• [AIM 1] Update the shipyard passage, starting with "IJ-oever relocation" and going on through "the same year.", so that "workers" stands in place of "employees".
• [AIM 2] According to the shipyard passage, on what date did the first launch at the NSM's new location take place?

• [SOURCE PASSAGE]
Source: stichting ndsm-herleeft


Origin: Shipyard

De Nederlandsche Dok en Scheepsbouw Maatschappij (NDSM), of which the Nederlandsche Scheepsbouw Maatschappij (NSM) and the Nederlandsche Dok Maatschappij (NDM) were precursors, was a shipyard for shipbuilding, ship repair, equipment and mechanical engineering in Amsterdam-Noord, respectively. The shipyard existed between 1894 and 1979 and grew into the largest shipyard in the Netherlands during that time.



In 1910, the world's first tanker powered by diesel engines was built on the NSM. As there was a demand for larger ships, space problems arose and also the reason to look for a different location. In 1915, the municipality of Amsterdam authorized the construction of a new shipyard across the IJ. Due to the First World War, the relocation of the NSM shipyard could not take place immediately. In addition, the site first had to be equipped with ramps, workshops and sheds.



On December 17, 1920, a new company was established on the north side of the IJ on the western part of the new site next to the NSM, called Nederlandsche Dok Maatschappij (NDM). At that time, there was a growing demand for seagoing ships, which is why sufficient space was needed in the field of shipbuilding. In addition to shipbuilding, people were intensively involved in ship repair, bridge building and the production of (steam) machines in their own machine factory.


IJ-oever relocation

Because the shipyards were an important hub of activity, Tuindorp Oostzaan was built primarily for NSM and NDM employees. In 1923, the NSM moved to the north side of the IJ bank and started production at the new location. The first launch took place on July 28 of the same year.

• [DATA PROVIDED]
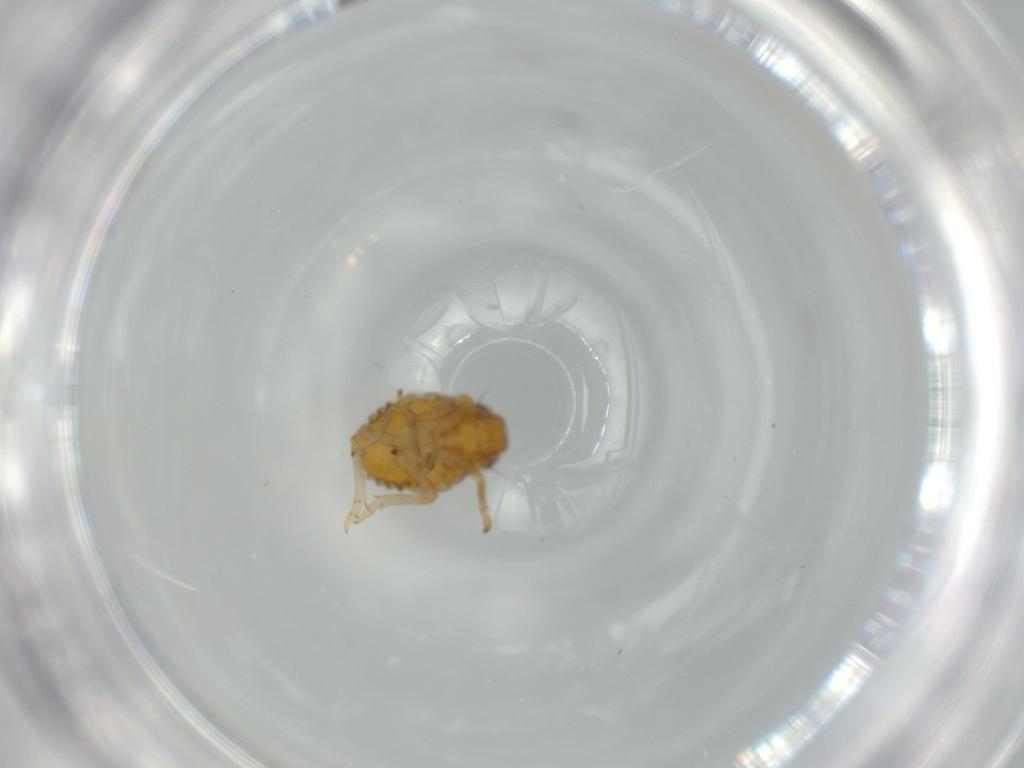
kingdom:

---

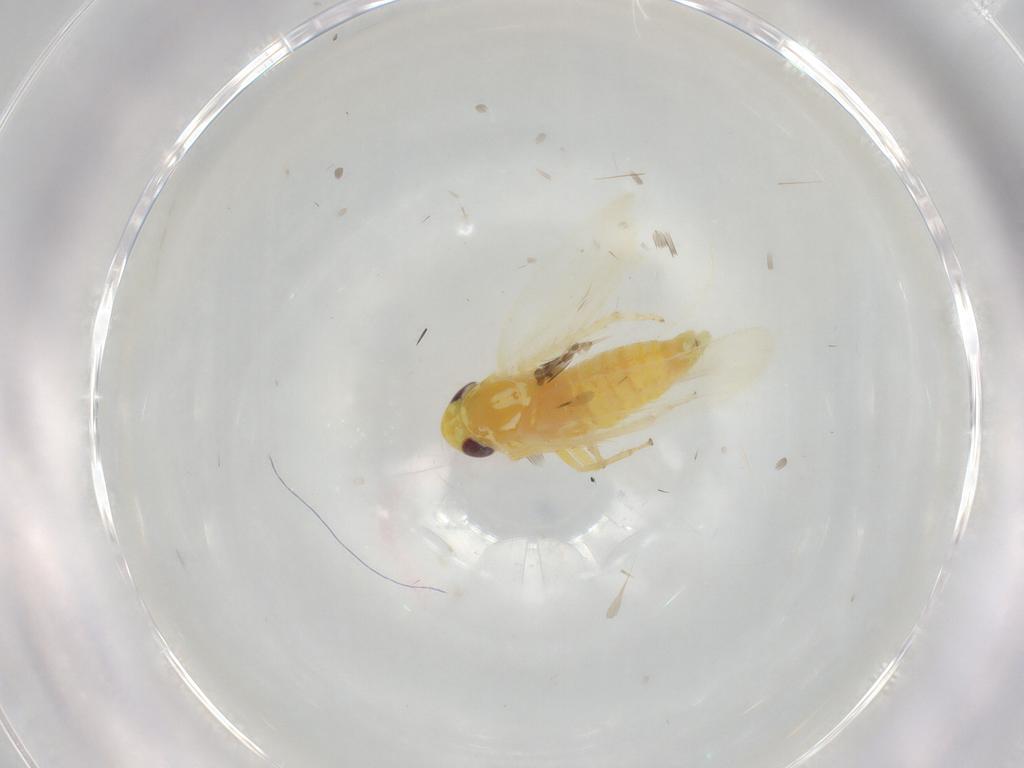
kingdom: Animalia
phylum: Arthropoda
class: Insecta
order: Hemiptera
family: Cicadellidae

• [FULL RESPONSE 1]
IJ-oever relocation

Because the shipyards were an important hub of activity, Tuindorp Oostzaan was built primarily for NSM and NDM workers. In 1923, the NSM moved to the north side of the IJ bank and started production at the new location. The first launch took place on July 28 of the same year.

• [FULL RESPONSE 2] July 28, 1923.